*WORK ORDER*
Copy all of the following material line by line, but offset every value in the body keypoint triples (x, y and depth alike) by adding 92, and keep the boxes unchanged. Leave the picture out of your answer.

*DATA FOR PROCESSING*
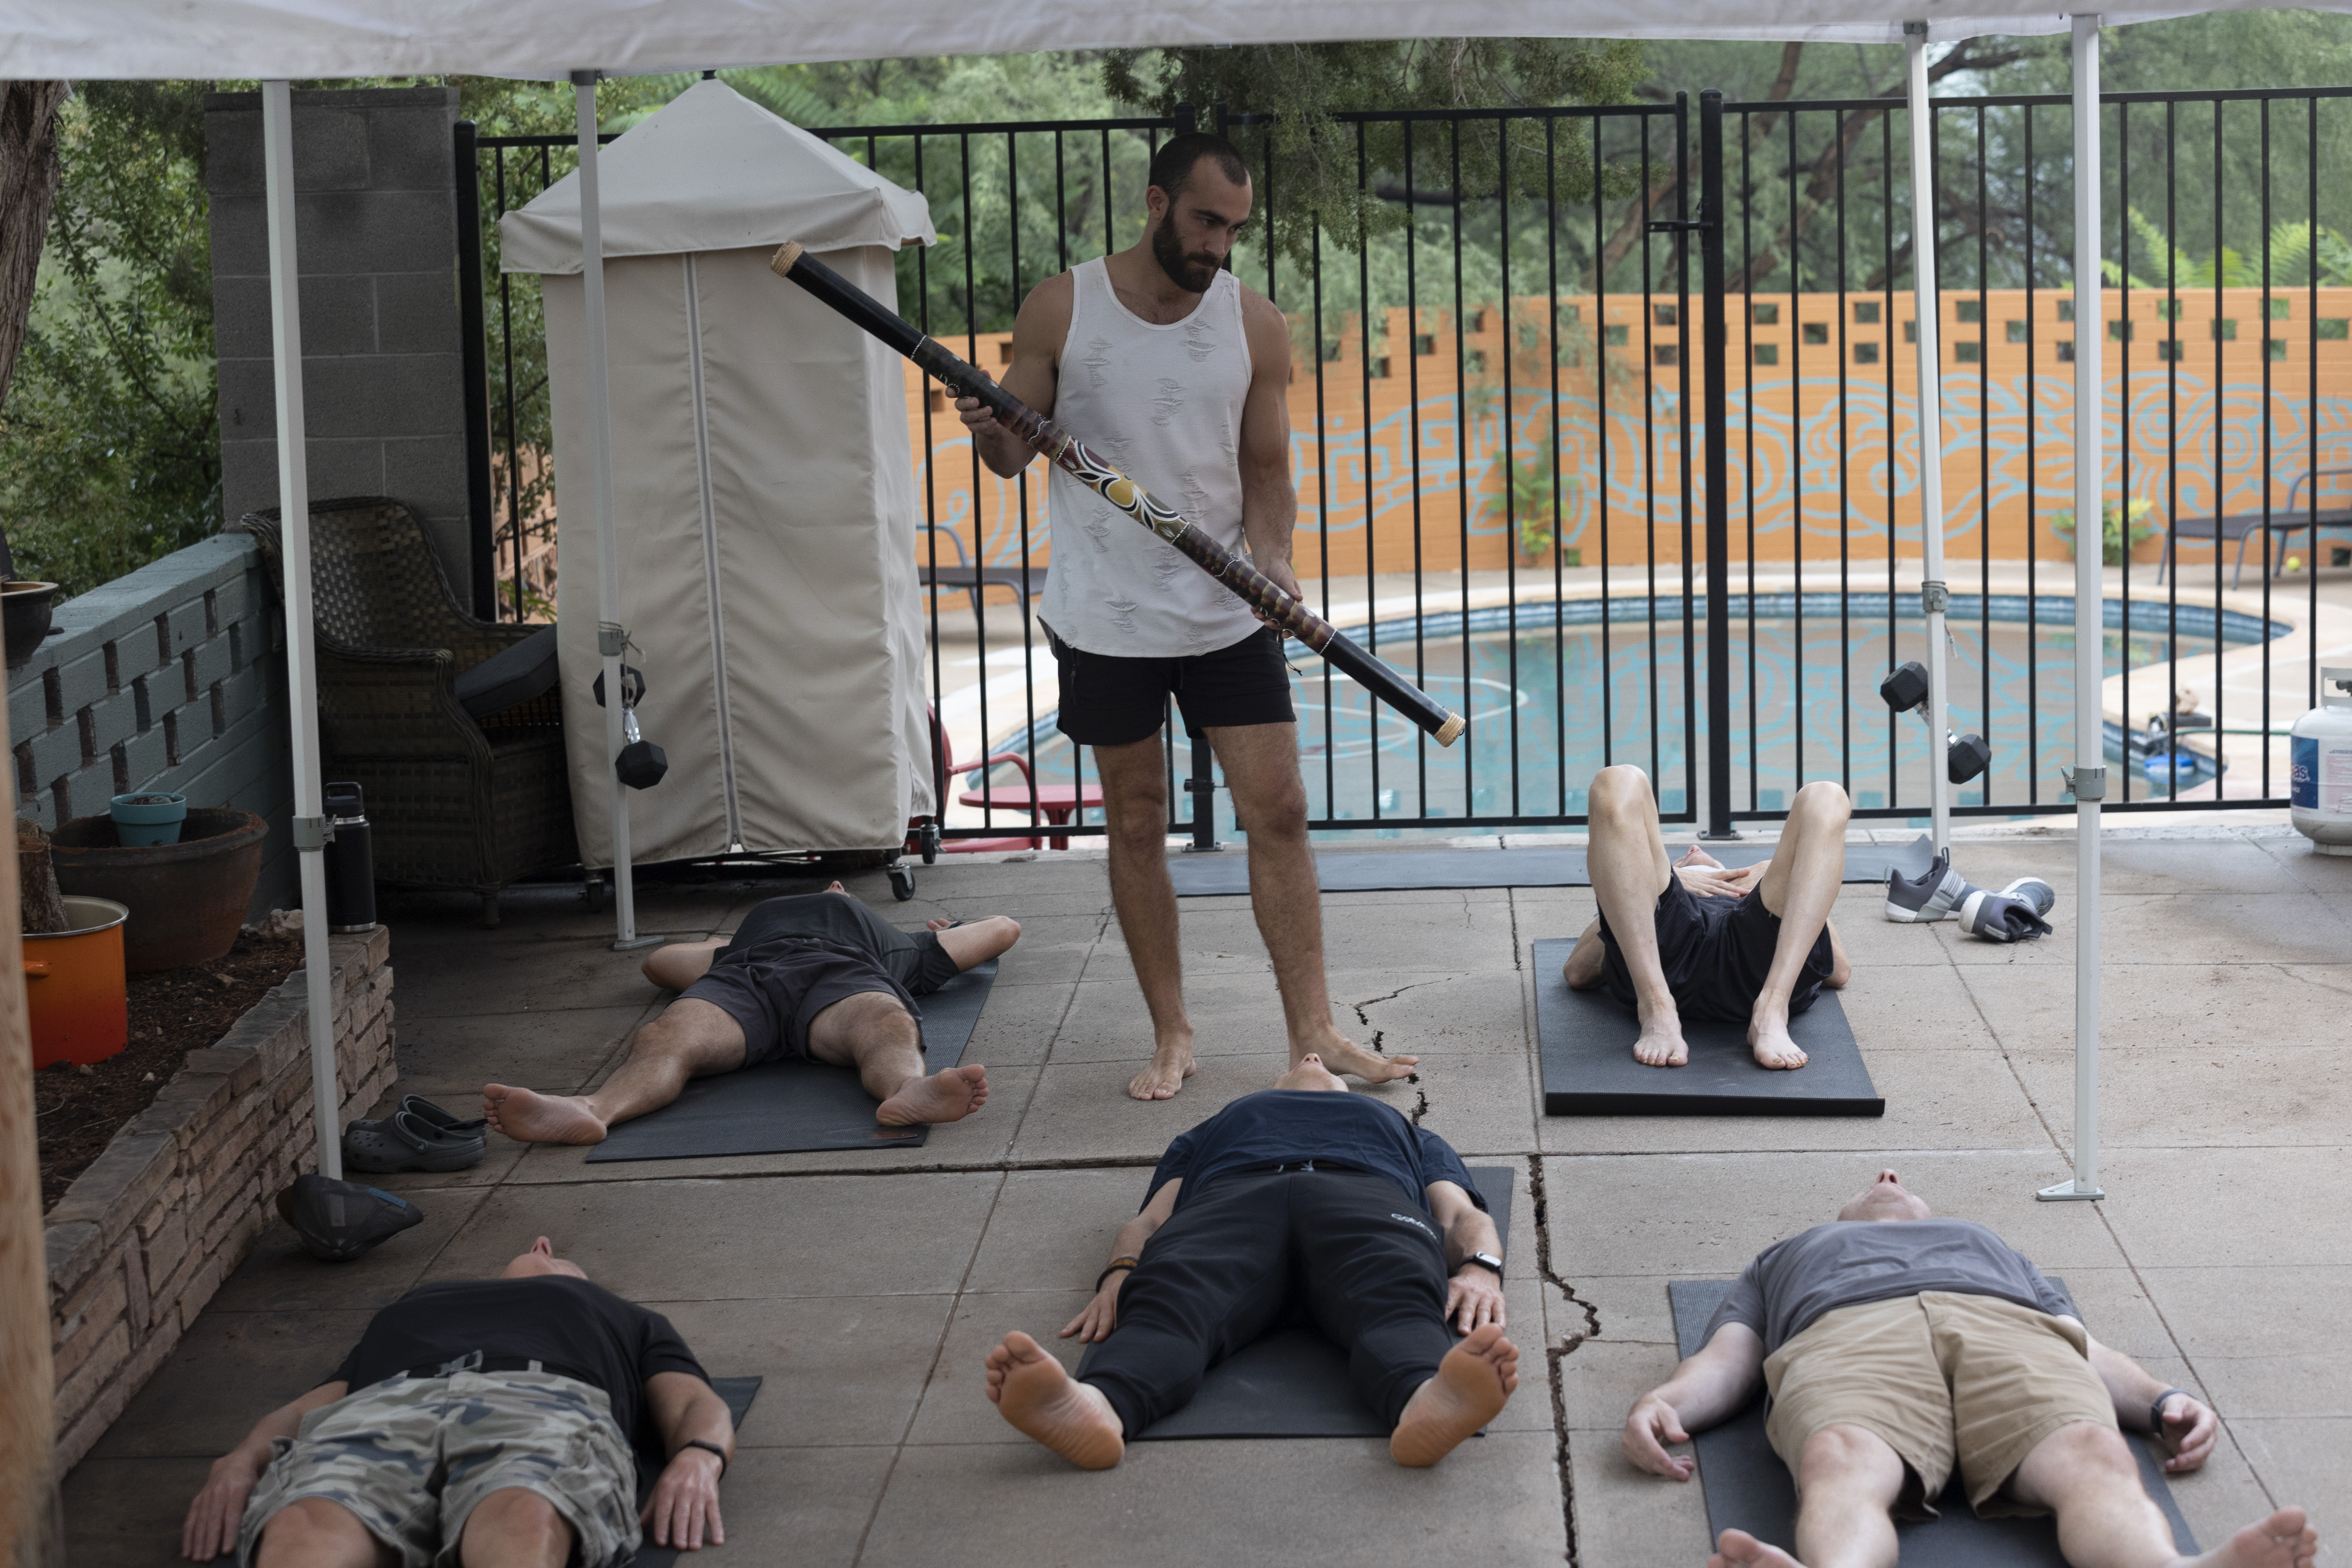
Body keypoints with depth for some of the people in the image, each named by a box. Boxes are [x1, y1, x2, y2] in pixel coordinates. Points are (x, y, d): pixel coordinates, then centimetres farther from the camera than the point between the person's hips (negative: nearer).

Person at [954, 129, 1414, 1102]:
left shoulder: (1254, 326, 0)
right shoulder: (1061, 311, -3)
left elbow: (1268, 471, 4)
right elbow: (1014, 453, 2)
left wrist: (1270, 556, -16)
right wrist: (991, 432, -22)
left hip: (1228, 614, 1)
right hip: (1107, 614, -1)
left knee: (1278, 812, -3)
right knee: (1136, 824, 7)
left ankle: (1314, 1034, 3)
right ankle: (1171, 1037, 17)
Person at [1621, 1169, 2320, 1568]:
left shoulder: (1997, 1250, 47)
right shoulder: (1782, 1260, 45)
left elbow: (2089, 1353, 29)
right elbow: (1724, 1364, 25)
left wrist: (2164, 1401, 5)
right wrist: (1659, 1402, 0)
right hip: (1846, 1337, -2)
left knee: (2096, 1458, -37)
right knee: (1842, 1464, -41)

*ANSWER SPACE*
Body keypoints with depth for some of the people in the image, each named by a box. Boxes are [x1, y1, x2, y2] in pixel coordinates. Points are (x, y, d): pixel coordinates, then centimetres farther from the camera than the point between the person's hips (negative: nearer).

Person at [954, 129, 1414, 1102]:
left shoulder: (1346, 418, 92)
right shoulder: (1153, 403, 89)
left elbow: (1360, 563, 96)
right elbow: (1106, 545, 94)
left wrist: (1362, 648, 76)
right wrist: (1083, 524, 70)
left hip: (1320, 706, 93)
right hip: (1199, 706, 91)
left knee: (1370, 904, 89)
right knee: (1228, 916, 99)
left ankle: (1406, 1126, 95)
right ankle: (1263, 1129, 109)
Person at [1621, 1169, 2320, 1568]:
left shoulder: (2089, 1342, 139)
right shoulder: (1874, 1352, 137)
left elbow: (2181, 1445, 121)
right elbow: (1816, 1456, 117)
left wrist: (2256, 1493, 97)
right wrist: (1751, 1494, 92)
right hip: (1938, 1429, 90)
left knee: (2188, 1550, 55)
right knee: (1934, 1556, 51)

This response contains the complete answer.